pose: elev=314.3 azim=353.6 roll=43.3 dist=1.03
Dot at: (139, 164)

================

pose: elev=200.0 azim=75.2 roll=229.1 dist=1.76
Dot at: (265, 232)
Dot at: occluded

================

**Aim of the task**
Give the data lines as a numbered list, skipping any blank lines, starting with the line that contains "pose: elev=200.0 azim=75.2" and going on through the line that contains "Dot at: occluded".

**Solution**
1. pose: elev=200.0 azim=75.2 roll=229.1 dist=1.76
2. Dot at: (265, 232)
3. Dot at: occluded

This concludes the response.